Given task: Find each line in the entries below that contains the word "índice", and copy those lines.

Records for the exercise:
***
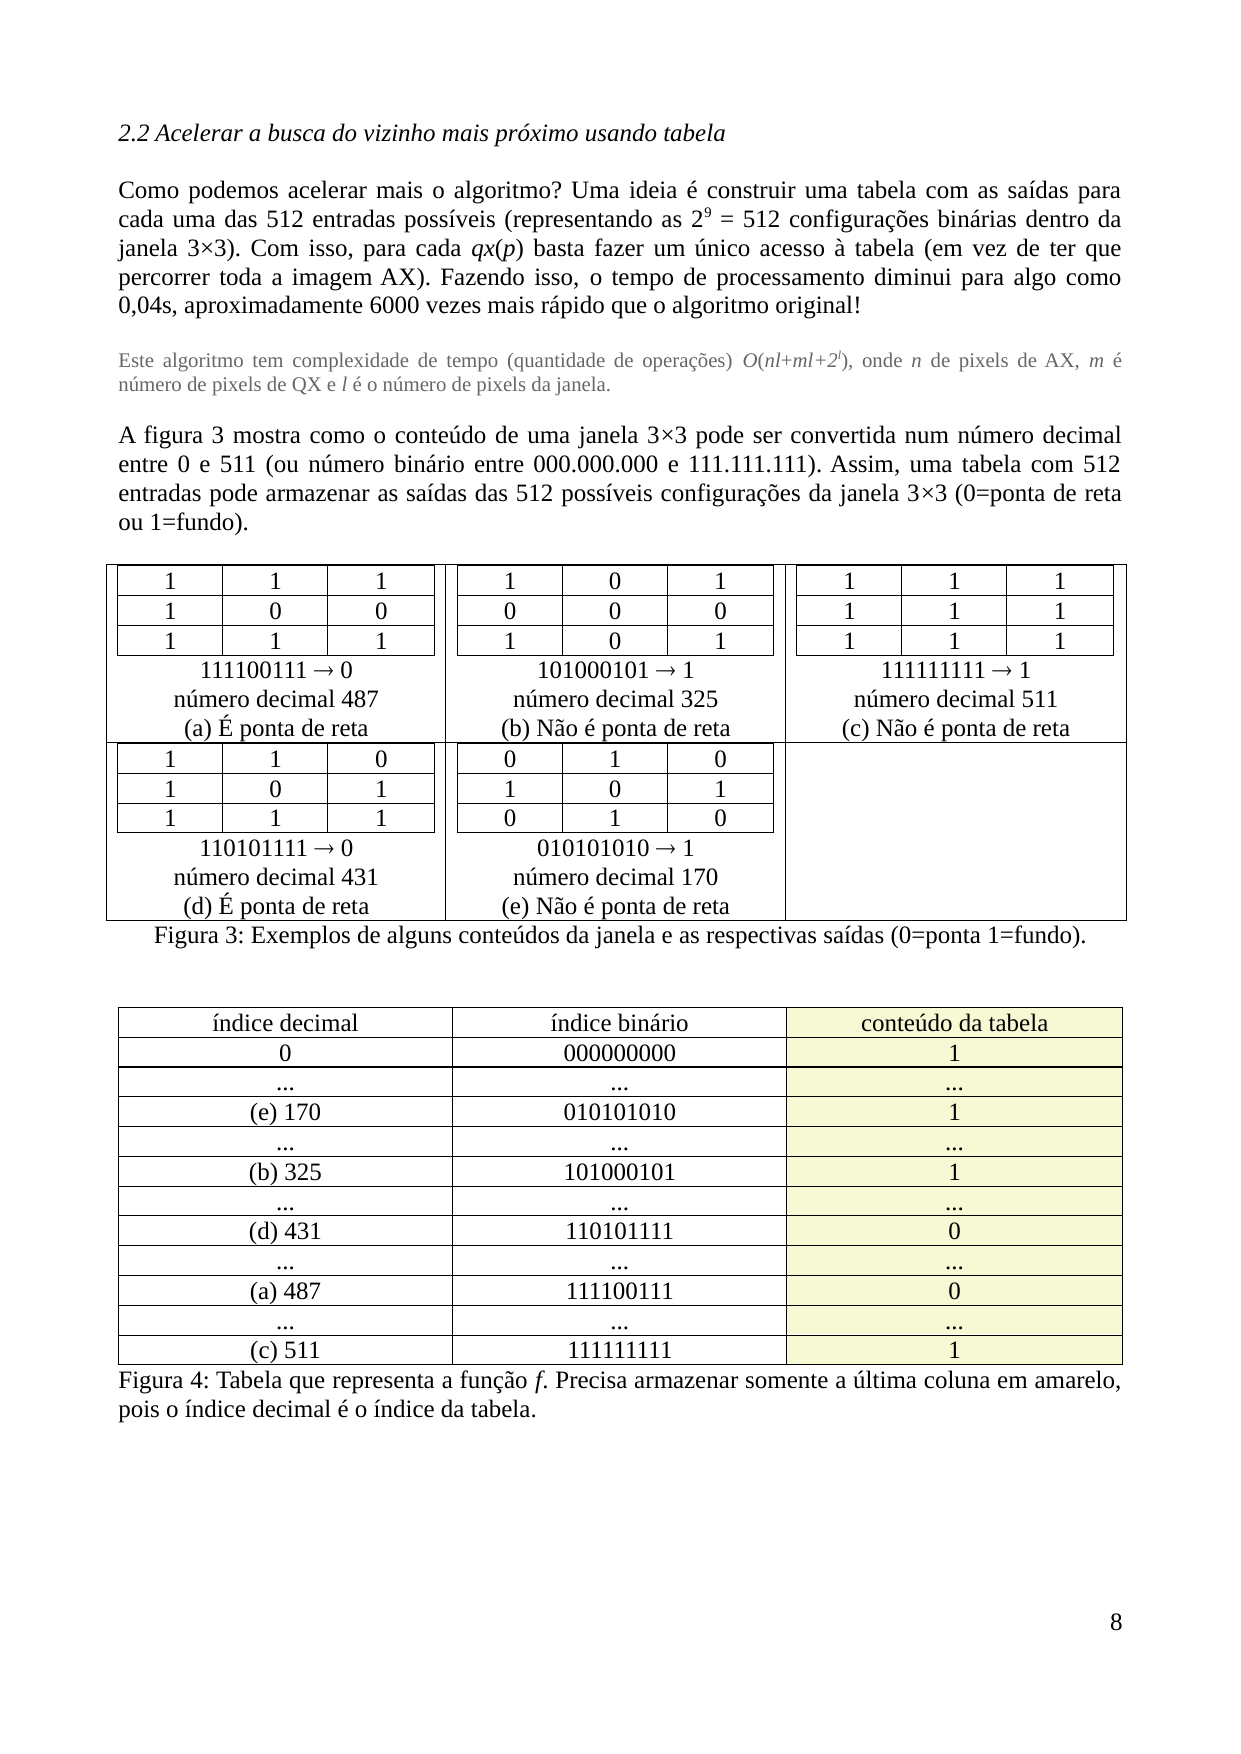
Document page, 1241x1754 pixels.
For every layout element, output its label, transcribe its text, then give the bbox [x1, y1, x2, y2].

table_cell 1 [787, 1336, 1122, 1364]
table_header 1 [223, 566, 327, 595]
table_header 0 [328, 744, 434, 773]
table_cell 1 [787, 1157, 1122, 1186]
table_cell (c) 511 [119, 1336, 452, 1364]
table_cell 1 [902, 626, 1006, 654]
table_cell 1 [1007, 626, 1113, 654]
table_header 1 [1007, 566, 1113, 595]
table_cell 1 [797, 626, 901, 654]
table_cell ... [119, 1127, 452, 1156]
table_cell ... [119, 1068, 452, 1096]
text Figura 4: Tabela que representa a função f. Precisa armazenar somente a última coluna em amarelo, pois o índice decimal é o índice da tabela. [118, 1365, 1122, 1423]
table_header índice decimal [119, 1008, 452, 1037]
table_cell 000000000 [453, 1038, 786, 1066]
table_cell 1 [328, 626, 434, 654]
table_cell (e) 170 [119, 1097, 452, 1126]
table_header 101000101  1 número decimal 325 (b) Não é ponta de reta [446, 565, 785, 742]
table_header índice binário [453, 1008, 786, 1037]
table_cell 0 [223, 774, 327, 802]
table_cell 0 [328, 596, 434, 625]
table_header 1 [118, 744, 222, 773]
table_header 0 [563, 566, 667, 595]
table_header 1 [668, 566, 773, 595]
table_cell 101000101 [453, 1157, 786, 1186]
table_header 1 [223, 744, 327, 773]
table_cell ... [453, 1187, 786, 1215]
table_cell 1 [1007, 596, 1113, 625]
table_cell 010101010  1 número decimal 170 (e) Não é ponta de reta [446, 743, 785, 919]
table_header 0 [458, 744, 562, 773]
table_cell 110101111  0 número decimal 431 (d) É ponta de reta [107, 743, 445, 919]
text Figura 3: Exemplos de alguns conteúdos da janela e as respectivas saídas (0=ponta 1=fundo). [118, 921, 1122, 949]
table_cell ... [453, 1246, 786, 1275]
table_cell ... [119, 1246, 452, 1275]
table_cell 0 [458, 596, 562, 625]
table_cell 0 [668, 596, 773, 625]
table_cell 0 [458, 804, 562, 832]
table_header 1 [902, 566, 1006, 595]
table_cell 010101010 [453, 1097, 786, 1126]
table_cell 0 [787, 1216, 1122, 1245]
table_cell ... [787, 1068, 1122, 1096]
table_cell 1 [328, 804, 434, 832]
table_cell 1 [118, 804, 222, 832]
table_cell 1 [118, 626, 222, 654]
table_header conteúdo da tabela [787, 1008, 1122, 1037]
table_cell 1 [458, 626, 562, 654]
table_cell ... [119, 1306, 452, 1334]
table_cell ... [787, 1127, 1122, 1156]
table_cell 0 [787, 1276, 1122, 1305]
table_header 1 [458, 566, 562, 595]
table_cell 0 [563, 626, 667, 654]
table_cell 1 [118, 596, 222, 625]
table_cell (d) 431 [119, 1216, 452, 1245]
table_cell 0 [668, 804, 773, 832]
table_header 1 [797, 566, 901, 595]
table_header 1 [328, 566, 434, 595]
table_cell 1 [328, 774, 434, 802]
table_cell 1 [787, 1038, 1122, 1066]
table_cell ... [787, 1306, 1122, 1334]
table_cell 1 [797, 596, 901, 625]
text Como podemos acelerar mais o algoritmo? Uma ideia é construir uma tabela com as saídas para cada uma das 512 entradas possíveis (representando as 29 = 512 configurações binárias dentro da janela 3×3). Com isso, para cada qx(p) basta fazer um único acesso à tabela (em vez de ter que percorrer toda a imagem AX). Fazendo isso, o tempo de processamento diminui para algo como 0,04s, aproximadamente 6000 vezes mais rápido que o algoritmo original! [118, 176, 1122, 319]
table_cell 1 [787, 1097, 1122, 1126]
table_cell ... [119, 1187, 452, 1215]
table_cell 1 [223, 804, 327, 832]
table_cell 1 [223, 626, 327, 654]
table_header 0 [668, 744, 773, 773]
table_cell ... [787, 1246, 1122, 1275]
table_cell 1 [902, 596, 1006, 625]
table_cell 0 [563, 596, 667, 625]
table_cell [786, 743, 1126, 919]
table_cell (b) 325 [119, 1157, 452, 1186]
table_cell (a) 487 [119, 1276, 452, 1305]
table_cell 0 [223, 596, 327, 625]
text A figura 3 mostra como o conteúdo de uma janela 3×3 pode ser convertida num número decimal entre 0 e 511 (ou número binário entre 000.000.000 e 111.111.111). Assim, uma tabela com 512 entradas pode armazenar as saídas das 512 possíveis configurações da janela 3×3 (0=ponta de reta ou 1=fundo). [118, 420, 1122, 535]
table_cell 111111111 [453, 1336, 786, 1364]
table_cell ... [453, 1127, 786, 1156]
table_cell 1 [668, 774, 773, 802]
table_cell 1 [563, 804, 667, 832]
table_cell 1 [668, 626, 773, 654]
table_cell ... [453, 1306, 786, 1334]
table_cell 0 [119, 1038, 452, 1066]
table_header 111111111  1 número decimal 511 (c) Não é ponta de reta [786, 565, 1126, 742]
text Este algoritmo tem complexidade de tempo (quantidade de operações) O(nl+ml+2l), onde n de pixels de AX, m é número de pixels de QX e l é o número de pixels da janela. [118, 348, 1122, 396]
table_cell 110101111 [453, 1216, 786, 1245]
text 2.2 Acelerar a busca do vizinho mais próximo usando tabela [118, 118, 1122, 147]
table_cell ... [787, 1187, 1122, 1215]
table_cell 0 [563, 774, 667, 802]
table_header 1 [118, 566, 222, 595]
table_cell 111100111 [453, 1276, 786, 1305]
table_cell 1 [118, 774, 222, 802]
table_header 1 [563, 744, 667, 773]
table_header 111100111  0 número decimal 487 (a) É ponta de reta [107, 565, 445, 742]
table_cell ... [453, 1068, 786, 1096]
table_cell 1 [458, 774, 562, 802]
***
Response below:
text Figura 4: Tabela que representa a função f. Precisa armazenar somente a última coluna em amarelo, pois o índice decimal é o índice da tabela. [118, 1365, 1122, 1423]
table_header índice decimal [119, 1008, 452, 1037]
table_header índice binário [453, 1008, 786, 1037]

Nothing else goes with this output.